MOGADISHU, Somalia - As a heavily armed U.S. destroyer patrolled nearby and planes flew overhead Sunday, a Somali pirate spokesman told The Associated Press his group was demanding a $20 million ransom to release a cargo ship loaded with Russian tanks.
The spokesman also warned that the pirates would fight to the death if any country tried military action to regain the ship, and a man who said he was the ship's captain reported that one crew member had died.
Pirates seized the Ukrainian-operated ship Faina off the coast of Somalia on Thursday as it headed to Kenya carrying 33 Russian-built T-72 tanks and a substantial amount of ammunition and spare parts. The ordnance was ordered by the Kenyan government.
The guided missile destroyer USS Howard was stationed off the Somali coast on Sunday, making sure that the pirates did not remove the tanks, ammunition and other heavy weapons from the ship, which was anchored off the coast.
A spokesman for the U.S. 5th fleet said the Navy remained "deeply concerned" over the fate of the ship's 21-member crew and cargo.
In a rare gesture of cooperation, the Americans appeared to be keeping an eye on the Faina until the Russian missile frigate Neustrashimy, or Intrepid, reaches the area. The Russian ship was still in the Atlantic on Sunday, the Russian navy reported.
Pirate spokesman Sugule Ali said he was speaking Sunday from the deck of the Faina via a satellite phone — and verified his location by handing the phone over to the ship's captain, who also spoke with the AP. It was not possible to further confirm their identities.
"We want ransom, nothing else. We need $20 million for the safe release of the ship and the crew," Ali said, adding that "if we are attacked, we will defend ourselves until the last one of us dies."
Five nations have been sharing information to try to secure the swift release of the ship and its crew — Ukraine, Somalia, Russia, the United States and Britain. Kenyan government spokesman Alfred Mutua, however, insisted his country will not negotiate with pirates or terrorists.
Ali said planes have been flying over the Faina. It was not known which country the planes belonged to. He also said others who made earlier ransom demands did not speak for the pirates holding the ship.
A man who said he was the captain of the seized ship and who identified himself as Viktor Nikolsky told the AP that a Russian crew member died Sunday because of hypertension.
"The rest of us are feeling well," Nikolsky said, adding that he could see three ships about a mile away, including one carrying an American flag.
Both Ali and Nikolsky spoke on a satellite phone number the AP got from a Somali journalist who spoke to Ali earlier in the day.
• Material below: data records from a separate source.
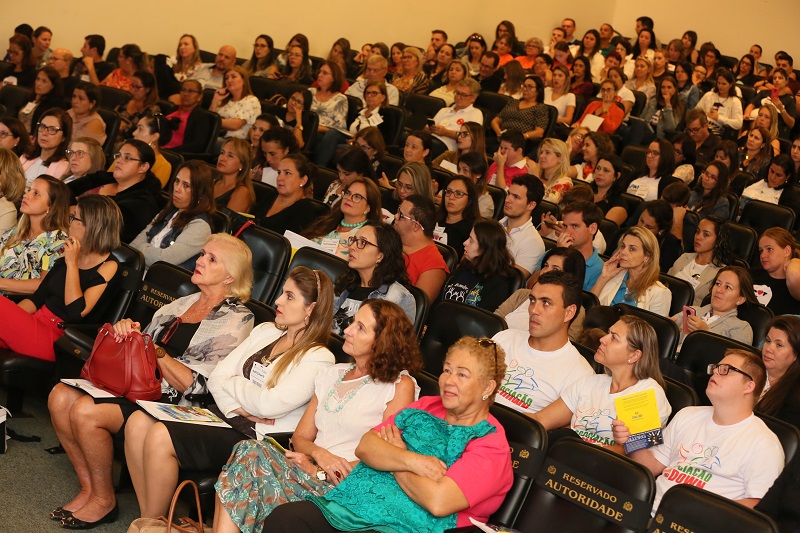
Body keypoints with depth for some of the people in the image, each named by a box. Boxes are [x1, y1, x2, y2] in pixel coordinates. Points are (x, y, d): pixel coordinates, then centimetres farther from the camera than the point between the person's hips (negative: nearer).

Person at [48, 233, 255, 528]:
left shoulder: (236, 320, -6)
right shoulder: (184, 303, 17)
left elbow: (195, 384, -14)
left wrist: (155, 351, -17)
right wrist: (125, 328, -1)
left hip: (172, 402, -8)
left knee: (86, 412, -25)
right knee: (61, 396, -11)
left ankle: (104, 500, -5)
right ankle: (88, 488, 1)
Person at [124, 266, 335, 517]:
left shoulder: (318, 359, -9)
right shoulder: (264, 331, 14)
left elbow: (268, 404, -20)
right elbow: (216, 377, 8)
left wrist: (232, 383, -2)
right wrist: (239, 409, -10)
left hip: (255, 438, -8)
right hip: (224, 416, 8)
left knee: (160, 437, -23)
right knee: (139, 423, -13)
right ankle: (147, 518, -6)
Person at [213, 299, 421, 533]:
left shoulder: (400, 385, 1)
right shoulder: (333, 374, 21)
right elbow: (300, 437, 17)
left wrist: (321, 472, -11)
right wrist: (320, 454, -8)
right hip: (312, 471, 6)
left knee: (251, 453, -27)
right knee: (250, 450, -26)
The conversation lasted about 30 minutes. Ali spoke in Somali with a central Somalian accent and Nikolsky spoke in broken English.
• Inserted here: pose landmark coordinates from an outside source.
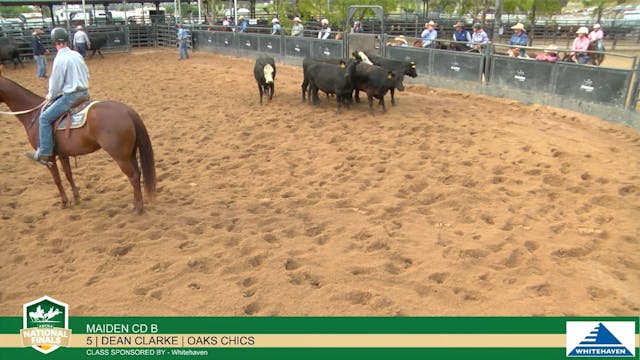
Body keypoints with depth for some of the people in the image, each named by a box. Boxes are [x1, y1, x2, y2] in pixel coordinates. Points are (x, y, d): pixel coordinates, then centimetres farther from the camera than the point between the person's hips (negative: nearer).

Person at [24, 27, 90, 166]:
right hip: (84, 92, 9)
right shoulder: (77, 55, 7)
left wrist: (50, 96, 8)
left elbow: (56, 83, -9)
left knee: (45, 117, -3)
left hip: (71, 96, -9)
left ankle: (45, 154, -4)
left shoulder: (60, 59, -15)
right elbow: (86, 75, 16)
Russian media had earlier identified Nikolsky as the first mate, yet he identified himself to the AP as the ship's captain. It was not possible to immediately resolve the discrepancy.
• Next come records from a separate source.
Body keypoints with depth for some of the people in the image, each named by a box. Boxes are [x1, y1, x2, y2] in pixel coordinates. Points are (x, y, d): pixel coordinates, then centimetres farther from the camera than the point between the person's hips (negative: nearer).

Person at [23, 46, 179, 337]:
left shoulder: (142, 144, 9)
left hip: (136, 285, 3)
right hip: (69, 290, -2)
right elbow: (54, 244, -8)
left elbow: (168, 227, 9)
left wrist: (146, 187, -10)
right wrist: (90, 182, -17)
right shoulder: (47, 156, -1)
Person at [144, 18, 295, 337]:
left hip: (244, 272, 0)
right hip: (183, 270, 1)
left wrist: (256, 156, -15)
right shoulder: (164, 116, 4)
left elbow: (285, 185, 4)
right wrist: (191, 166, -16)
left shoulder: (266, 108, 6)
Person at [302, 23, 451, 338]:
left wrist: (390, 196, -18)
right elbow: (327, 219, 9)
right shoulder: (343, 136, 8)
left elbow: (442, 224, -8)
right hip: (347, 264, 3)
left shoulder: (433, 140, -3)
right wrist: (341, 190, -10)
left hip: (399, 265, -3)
U.S. Navy spokesman Lt. Nathan Christensen told AP that the San Diego-based USS Howard had made contact with the Faina on Sunday.
"While we can't get into details, I will say there has been basic bridge-to-bridge communication established with the ship," Christensen told the AP in a phone interview from the 5th Fleet's Mideast headquarters in Manama, Bahrain.
Christensen said the Navy was aware of one crew member's death, but did know what the cause was.
Pirate attacks worldwide have surged this year and Africa remains the world's top piracy hotspot, with 24 reported attacks in Somalia and 18 in Nigeria this year, according to the International Maritime Bureau's piracy reporting center.
Attacking ships has become a regular source of income for pirates in Somalia, a war-torn country without a functioning government since 1991.
Christensen said the Faina was anchored off Somalia's coast near the central town of Hobyo.
"What's on board is of concern to us as much as the criminal activity," Christensen told the AP, adding that the Navy does not want the tanks and other weapons to end up "in the wrong hands."
Christensen refused to say what the crew of the American destroyer would do if the pirates began to offload the tanks and weapons.
"It's a very complex situation and we do not want to speculate on any particular aspect of it," he said.
According to its Web site, the USS Howard has surface-to-air missiles, Tomahawk cruise missiles, anti-submarine rockets, torpedoes, and a five-inch rapid-fire deck gun.
In the latest hijacking in the area, a Greek tanker with a crew of 19 carrying refined petroleum from Europe to the Middle East was ambushed Friday in the Gulf of Aden, according to the International Maritime Bureau.